Une proposition théâtrale de grande envergure
 
Bien sûr, Dieu comme patient – Ainsi parlait Isidore Ducasse aura de quoi laisser perplexe un certain nombre de spectateurs.Car la représentation composite du bricoleur Matthias Langhoff (c’est ainsi que lui-même aime à se définir) cherche évidemment à confronter, à provoquer l’association et le jaillissement, plutôt qu’à donner une lecture littéraire et schématique des six chants de Lautréamont. Dans la droite perspective de son inoubliable Quartett(2) de Heiner Müller (les deux spectacles, comme mis en regard, donnent l’impression de faux jumeaux),cette nouvelle proposition théâtrale de grande envergure accumule les superpositions d’images, de tableaux vivants et de sons (le metteur en scène mêle jeu et cinéma par le biais d’un tulle transparent situé au cadre de scène), fait s’entrechoquer des éclats de prose poétique, d’images de la réalité contemporaine, de mises en situation incarnées par Anne-Lise Heimburger, Frédérique Loliée et André Wilms.

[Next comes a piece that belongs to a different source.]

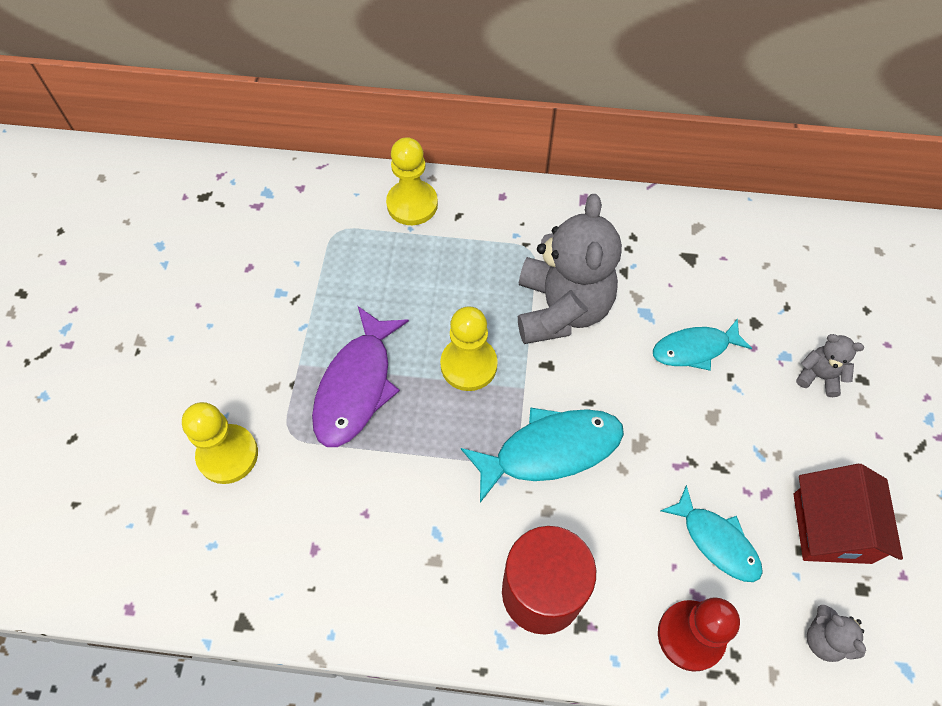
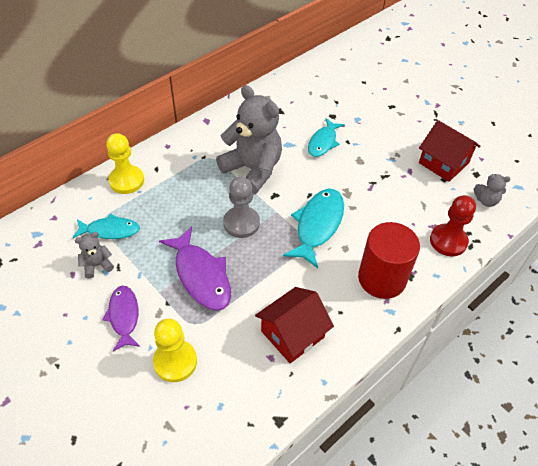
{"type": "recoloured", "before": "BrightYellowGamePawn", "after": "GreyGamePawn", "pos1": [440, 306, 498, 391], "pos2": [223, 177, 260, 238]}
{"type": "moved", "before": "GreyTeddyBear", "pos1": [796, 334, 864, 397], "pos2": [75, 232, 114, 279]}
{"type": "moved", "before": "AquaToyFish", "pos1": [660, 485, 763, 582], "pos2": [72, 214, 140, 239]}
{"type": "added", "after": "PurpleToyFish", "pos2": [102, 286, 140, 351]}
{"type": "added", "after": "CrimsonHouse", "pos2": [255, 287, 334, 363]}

Toutes ces compositions artistiques ouvrent la porte à de formidables paysages scéniques. Suivant un rythme souvent effréné, proposant à l’œil, à l’oreille, au corps, à la pensée, une quantité impressionnante de sensations et de panoramas, Dieu comme patient – Ainsi parlait Isidore Ducasse fait fourmiller l’esprit et sourdre le plus stimulant des théâtres.
 
Manuel Piolat Soleymat


(1) Préface des Œuvres complètes d’Isidore Ducasse, Comte de Lautréamont, Editions Gallimard, 1973.
(2) Création en 2005, avec Muriel Mayette et François Chattot, au CNSAD de Paris, pour le Théâtre de la Ville.

Dieu comme patient – Ainsi parlait Isidore Ducasse, d’après Les Chants de Maldoror de Lautréamont ; mise en scène, montage, décor et film de Matthias Langhoff. Spectacle vu à Caen, reprise à la MC2 Grenoble du 4 au 8 novembre 2008, à la Scène nationale d’Annecy les 12 et 13 novembre, au Théâtre des Abbesses – Théâtre de la Ville à Paris, du 5 au 24 janvier 2009.